Among those with an acute interest in the litigation is the International Academy of Compounding Pharmacists. The organization’s CEO, David G. Miller, R.Ph., spoke on issues related to the case at the annual convention of the American Veterinary Medical Association in August. 

Miller voices concerns that by pressing its case, the FDA is turning compliance guidelines about compounding from raw ingredients into an enforcement tool—one on which he says the agency failed to take public comment. He’s also worried about confusion as to whether state or federal regulators have jurisdiction.

“It’s really about this disconnect between law and bureaucracy and what is in the best interest of the patient, which is how we are trained to think,” Miller said.

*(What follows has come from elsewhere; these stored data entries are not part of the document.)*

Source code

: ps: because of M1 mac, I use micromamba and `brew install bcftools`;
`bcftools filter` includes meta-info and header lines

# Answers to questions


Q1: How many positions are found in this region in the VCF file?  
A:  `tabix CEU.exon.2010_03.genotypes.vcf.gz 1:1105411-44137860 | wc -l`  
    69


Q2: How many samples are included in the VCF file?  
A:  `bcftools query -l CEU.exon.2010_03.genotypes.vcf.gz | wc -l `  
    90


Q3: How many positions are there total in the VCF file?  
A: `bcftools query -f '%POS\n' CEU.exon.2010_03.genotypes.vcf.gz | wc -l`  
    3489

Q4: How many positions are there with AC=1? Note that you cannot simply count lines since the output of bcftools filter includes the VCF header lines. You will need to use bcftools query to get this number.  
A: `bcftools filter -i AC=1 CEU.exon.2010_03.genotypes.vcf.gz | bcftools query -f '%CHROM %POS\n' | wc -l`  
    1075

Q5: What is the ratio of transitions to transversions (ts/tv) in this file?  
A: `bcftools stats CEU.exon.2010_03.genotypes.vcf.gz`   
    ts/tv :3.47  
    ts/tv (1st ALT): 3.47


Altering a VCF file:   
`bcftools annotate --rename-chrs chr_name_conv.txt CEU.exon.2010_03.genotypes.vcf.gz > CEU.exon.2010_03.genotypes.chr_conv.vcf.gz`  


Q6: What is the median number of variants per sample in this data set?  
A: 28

“In veterinary and pharmacy practice, it’s not always the best clinical approach (to compound from commercially available drug products),” Miller continued. “Sometimes it makes more sense to use the pure drug.”

Calls to the FDA seeking comment were not returned.

In a 2010 news release on the case, Bernadette Dunham, DVM, Ph.D., director of the agency’s Center for Veterinary Medicine, said the FDA is concerned about compounders circumventing the drug-approval process “by manufacturing drugs under the guise of pharmacy compounding.”

Blaire called the case “a cloud hanging over our shoulder.” But he added that if the FDA does gain jurisdictional power, he expects that it would exercise it with discretion.

“The key is to not give them the reason (to exercise power),” he said.

In the meantime, there are more immediate—and, in Blaire’s case, more physically imposing—challenges for compounders to confront. Like the time Blaire got a call from a New Jersey aquarium seeking help treating a hippopotamus that had swallowed an umbrella.

The answer? Fifty-five gallons of flavored mineral oil compounded to speed the umbrella through the hippo’s system.

“It took a couple of days, and it went fine,” Blaire told the Arizona Republic newspaper. “Well, I don’t know how it actually went. ... I don’t want to know,” he added, laughing. “But he’s around to tell the tale.”

And isn’t that the first measure of success for a compounding pharmacist who isn’t afraid to offer up big and creative solutions?